▶ _Dataset_:
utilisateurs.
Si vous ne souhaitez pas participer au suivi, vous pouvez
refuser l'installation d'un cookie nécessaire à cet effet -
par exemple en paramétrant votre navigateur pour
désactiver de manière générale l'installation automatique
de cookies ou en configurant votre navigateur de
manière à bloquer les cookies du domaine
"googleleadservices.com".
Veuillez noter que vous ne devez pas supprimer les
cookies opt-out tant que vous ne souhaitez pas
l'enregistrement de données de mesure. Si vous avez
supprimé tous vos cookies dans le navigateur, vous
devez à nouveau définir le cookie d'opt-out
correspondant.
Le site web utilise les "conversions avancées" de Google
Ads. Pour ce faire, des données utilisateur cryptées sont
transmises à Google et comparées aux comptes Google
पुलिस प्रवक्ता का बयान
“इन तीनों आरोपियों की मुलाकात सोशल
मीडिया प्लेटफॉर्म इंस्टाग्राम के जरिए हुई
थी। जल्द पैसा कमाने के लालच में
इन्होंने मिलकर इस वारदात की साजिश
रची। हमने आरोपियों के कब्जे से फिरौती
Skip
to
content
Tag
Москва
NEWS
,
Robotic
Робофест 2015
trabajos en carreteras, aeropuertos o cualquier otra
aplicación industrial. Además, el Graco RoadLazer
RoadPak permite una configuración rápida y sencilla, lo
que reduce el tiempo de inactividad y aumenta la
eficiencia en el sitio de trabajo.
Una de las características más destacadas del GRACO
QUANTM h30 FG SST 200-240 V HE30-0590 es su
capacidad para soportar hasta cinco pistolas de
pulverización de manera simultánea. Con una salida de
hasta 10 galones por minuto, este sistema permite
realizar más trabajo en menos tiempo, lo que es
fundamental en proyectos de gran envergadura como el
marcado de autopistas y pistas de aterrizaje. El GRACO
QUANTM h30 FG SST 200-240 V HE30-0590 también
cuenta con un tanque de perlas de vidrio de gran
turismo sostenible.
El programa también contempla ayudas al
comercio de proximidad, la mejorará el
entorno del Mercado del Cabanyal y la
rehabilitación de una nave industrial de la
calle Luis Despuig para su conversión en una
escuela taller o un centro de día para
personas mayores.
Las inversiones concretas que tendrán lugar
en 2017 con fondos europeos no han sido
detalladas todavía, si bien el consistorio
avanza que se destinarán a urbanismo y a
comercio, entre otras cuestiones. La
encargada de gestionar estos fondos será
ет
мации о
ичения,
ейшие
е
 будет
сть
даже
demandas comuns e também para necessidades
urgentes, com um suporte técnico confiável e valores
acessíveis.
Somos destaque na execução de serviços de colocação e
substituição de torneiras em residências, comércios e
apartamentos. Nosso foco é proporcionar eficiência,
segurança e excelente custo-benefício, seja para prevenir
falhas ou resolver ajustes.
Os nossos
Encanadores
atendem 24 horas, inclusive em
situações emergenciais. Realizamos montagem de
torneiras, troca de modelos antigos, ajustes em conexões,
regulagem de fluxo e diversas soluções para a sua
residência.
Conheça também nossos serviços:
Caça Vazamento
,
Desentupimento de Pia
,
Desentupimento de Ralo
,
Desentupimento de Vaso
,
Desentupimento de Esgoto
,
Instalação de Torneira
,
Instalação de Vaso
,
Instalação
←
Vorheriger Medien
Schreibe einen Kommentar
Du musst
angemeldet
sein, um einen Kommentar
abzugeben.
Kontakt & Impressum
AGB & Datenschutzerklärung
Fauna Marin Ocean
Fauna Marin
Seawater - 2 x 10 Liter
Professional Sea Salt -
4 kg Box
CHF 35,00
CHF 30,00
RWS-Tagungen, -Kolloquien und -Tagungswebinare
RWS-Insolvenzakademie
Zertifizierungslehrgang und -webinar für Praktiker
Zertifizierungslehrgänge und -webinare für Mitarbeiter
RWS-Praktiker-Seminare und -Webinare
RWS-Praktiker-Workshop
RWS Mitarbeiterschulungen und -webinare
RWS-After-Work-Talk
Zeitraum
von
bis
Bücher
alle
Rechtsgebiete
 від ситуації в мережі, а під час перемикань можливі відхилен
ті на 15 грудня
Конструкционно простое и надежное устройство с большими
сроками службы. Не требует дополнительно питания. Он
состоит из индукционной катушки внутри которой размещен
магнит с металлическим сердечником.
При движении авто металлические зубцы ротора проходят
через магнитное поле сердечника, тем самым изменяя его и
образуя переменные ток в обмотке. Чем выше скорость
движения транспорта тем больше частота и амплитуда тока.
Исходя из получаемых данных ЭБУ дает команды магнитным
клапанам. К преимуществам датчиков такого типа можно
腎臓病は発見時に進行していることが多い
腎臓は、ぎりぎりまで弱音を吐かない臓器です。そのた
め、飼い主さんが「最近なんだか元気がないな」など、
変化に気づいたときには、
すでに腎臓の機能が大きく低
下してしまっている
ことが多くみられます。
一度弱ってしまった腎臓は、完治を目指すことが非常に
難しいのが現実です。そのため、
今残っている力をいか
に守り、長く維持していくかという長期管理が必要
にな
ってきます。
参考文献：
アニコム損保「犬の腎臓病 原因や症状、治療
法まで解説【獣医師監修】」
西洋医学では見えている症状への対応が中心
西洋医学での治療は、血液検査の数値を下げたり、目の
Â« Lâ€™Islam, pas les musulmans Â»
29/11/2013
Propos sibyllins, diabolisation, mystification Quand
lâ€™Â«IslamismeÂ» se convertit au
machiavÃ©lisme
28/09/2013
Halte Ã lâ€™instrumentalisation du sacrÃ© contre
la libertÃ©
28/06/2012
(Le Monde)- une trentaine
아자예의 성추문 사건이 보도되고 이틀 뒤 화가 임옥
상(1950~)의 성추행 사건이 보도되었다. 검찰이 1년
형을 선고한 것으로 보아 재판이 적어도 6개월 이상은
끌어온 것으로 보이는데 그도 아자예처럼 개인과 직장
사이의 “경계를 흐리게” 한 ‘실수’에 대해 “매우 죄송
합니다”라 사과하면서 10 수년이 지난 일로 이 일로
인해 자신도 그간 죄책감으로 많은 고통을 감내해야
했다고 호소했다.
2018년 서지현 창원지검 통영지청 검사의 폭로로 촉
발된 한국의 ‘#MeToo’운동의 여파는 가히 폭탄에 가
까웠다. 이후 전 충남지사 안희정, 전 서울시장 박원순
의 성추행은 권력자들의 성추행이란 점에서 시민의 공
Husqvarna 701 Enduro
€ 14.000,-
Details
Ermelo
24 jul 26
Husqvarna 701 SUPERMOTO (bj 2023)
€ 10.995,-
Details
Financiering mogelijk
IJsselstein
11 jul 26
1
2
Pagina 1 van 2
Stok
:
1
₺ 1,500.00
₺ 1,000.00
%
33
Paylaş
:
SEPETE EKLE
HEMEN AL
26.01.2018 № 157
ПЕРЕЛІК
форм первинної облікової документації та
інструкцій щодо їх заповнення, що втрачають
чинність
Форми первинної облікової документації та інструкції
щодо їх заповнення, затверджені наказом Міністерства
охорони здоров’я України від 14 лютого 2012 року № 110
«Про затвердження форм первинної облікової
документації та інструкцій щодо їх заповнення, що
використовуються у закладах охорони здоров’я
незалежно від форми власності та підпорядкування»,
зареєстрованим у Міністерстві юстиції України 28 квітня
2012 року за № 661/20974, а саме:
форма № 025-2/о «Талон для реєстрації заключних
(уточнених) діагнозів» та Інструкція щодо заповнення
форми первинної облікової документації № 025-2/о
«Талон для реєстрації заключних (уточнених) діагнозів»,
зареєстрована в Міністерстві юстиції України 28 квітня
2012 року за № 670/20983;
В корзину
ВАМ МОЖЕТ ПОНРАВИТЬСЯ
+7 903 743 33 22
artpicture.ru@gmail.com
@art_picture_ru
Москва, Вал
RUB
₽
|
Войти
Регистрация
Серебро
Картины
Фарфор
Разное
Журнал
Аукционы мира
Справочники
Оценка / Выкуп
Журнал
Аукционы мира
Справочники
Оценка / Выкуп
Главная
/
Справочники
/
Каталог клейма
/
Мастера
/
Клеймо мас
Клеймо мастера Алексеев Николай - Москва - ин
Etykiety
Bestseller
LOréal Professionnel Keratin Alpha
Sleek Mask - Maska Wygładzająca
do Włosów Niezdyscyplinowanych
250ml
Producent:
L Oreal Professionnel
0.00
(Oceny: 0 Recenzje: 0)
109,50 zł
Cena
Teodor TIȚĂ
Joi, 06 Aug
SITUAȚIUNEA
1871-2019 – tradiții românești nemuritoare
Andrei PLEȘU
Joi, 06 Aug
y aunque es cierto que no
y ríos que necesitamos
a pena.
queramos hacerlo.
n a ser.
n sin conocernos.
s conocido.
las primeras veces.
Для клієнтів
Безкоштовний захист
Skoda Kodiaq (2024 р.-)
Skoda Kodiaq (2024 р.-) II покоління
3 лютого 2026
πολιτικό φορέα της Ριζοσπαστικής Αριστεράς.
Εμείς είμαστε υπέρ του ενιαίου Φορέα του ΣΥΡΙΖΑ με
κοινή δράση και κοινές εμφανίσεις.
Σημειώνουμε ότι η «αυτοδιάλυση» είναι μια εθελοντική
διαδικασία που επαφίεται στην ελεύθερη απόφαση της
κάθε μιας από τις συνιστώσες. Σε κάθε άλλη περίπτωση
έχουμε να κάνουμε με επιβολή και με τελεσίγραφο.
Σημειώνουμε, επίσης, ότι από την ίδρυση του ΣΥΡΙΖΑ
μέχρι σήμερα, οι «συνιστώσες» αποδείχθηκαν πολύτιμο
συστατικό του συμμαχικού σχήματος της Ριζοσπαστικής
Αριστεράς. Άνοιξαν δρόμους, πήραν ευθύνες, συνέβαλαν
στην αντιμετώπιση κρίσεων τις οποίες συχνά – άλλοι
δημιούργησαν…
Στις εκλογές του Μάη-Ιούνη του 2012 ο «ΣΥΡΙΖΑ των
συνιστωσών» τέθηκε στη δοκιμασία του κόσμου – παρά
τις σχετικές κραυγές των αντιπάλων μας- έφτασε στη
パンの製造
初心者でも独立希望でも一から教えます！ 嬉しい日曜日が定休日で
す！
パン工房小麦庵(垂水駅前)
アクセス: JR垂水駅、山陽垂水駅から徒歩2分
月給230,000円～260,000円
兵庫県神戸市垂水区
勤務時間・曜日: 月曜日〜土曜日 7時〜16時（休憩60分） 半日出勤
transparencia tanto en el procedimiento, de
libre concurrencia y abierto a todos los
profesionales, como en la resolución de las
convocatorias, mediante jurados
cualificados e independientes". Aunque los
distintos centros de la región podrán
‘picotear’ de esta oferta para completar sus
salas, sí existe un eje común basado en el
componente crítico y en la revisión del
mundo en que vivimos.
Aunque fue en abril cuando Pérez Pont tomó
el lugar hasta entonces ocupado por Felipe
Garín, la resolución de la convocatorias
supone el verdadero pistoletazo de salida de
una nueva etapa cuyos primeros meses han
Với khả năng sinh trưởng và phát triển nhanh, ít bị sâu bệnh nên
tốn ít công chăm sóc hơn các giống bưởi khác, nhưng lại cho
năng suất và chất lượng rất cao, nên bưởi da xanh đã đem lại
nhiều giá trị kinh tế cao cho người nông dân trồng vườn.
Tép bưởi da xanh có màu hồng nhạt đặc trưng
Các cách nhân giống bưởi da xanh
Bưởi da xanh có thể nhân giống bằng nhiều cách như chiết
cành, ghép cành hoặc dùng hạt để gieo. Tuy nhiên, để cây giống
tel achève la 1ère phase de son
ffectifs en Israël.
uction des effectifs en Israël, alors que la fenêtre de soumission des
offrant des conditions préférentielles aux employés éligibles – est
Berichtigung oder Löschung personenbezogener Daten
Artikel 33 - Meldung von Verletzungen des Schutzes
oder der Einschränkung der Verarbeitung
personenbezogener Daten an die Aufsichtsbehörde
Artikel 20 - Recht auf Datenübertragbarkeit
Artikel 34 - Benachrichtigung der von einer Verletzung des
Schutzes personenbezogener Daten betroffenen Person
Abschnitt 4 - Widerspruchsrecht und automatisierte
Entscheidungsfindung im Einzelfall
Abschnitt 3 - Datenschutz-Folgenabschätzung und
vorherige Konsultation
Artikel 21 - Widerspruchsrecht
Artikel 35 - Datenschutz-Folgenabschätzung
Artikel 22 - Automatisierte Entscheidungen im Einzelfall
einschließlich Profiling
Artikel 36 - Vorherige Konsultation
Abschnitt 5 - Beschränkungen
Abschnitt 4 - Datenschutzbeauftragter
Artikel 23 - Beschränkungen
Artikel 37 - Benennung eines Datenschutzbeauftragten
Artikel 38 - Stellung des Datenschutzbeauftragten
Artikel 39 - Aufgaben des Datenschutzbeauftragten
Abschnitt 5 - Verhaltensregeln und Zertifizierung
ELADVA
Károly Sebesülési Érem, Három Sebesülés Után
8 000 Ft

▶ _Exercise brief_: Starting from the line holding "Bưởi da xanh có thể", restate the remaining lines of the data word for word, including the last.

▶ _Response for this exercise_:
Bưởi da xanh có thể nhân giống bằng nhiều cách như chiết
cành, ghép cành hoặc dùng hạt để gieo. Tuy nhiên, để cây giống
tel achève la 1ère phase de son
ffectifs en Israël.
uction des effectifs en Israël, alors que la fenêtre de soumission des
offrant des conditions préférentielles aux employés éligibles – est
Berichtigung oder Löschung personenbezogener Daten
Artikel 33 - Meldung von Verletzungen des Schutzes
oder der Einschränkung der Verarbeitung
personenbezogener Daten an die Aufsichtsbehörde
Artikel 20 - Recht auf Datenübertragbarkeit
Artikel 34 - Benachrichtigung der von einer Verletzung des
Schutzes personenbezogener Daten betroffenen Person
Abschnitt 4 - Widerspruchsrecht und automatisierte
Entscheidungsfindung im Einzelfall
Abschnitt 3 - Datenschutz-Folgenabschätzung und
vorherige Konsultation
Artikel 21 - Widerspruchsrecht
Artikel 35 - Datenschutz-Folgenabschätzung
Artikel 22 - Automatisierte Entscheidungen im Einzelfall
einschließlich Profiling
Artikel 36 - Vorherige Konsultation
Abschnitt 5 - Beschränkungen
Abschnitt 4 - Datenschutzbeauftragter
Artikel 23 - Beschränkungen
Artikel 37 - Benennung eines Datenschutzbeauftragten
Artikel 38 - Stellung des Datenschutzbeauftragten
Artikel 39 - Aufgaben des Datenschutzbeauftragten
Abschnitt 5 - Verhaltensregeln und Zertifizierung
ELADVA
Károly Sebesülési Érem, Három Sebesülés Után
8 000 Ft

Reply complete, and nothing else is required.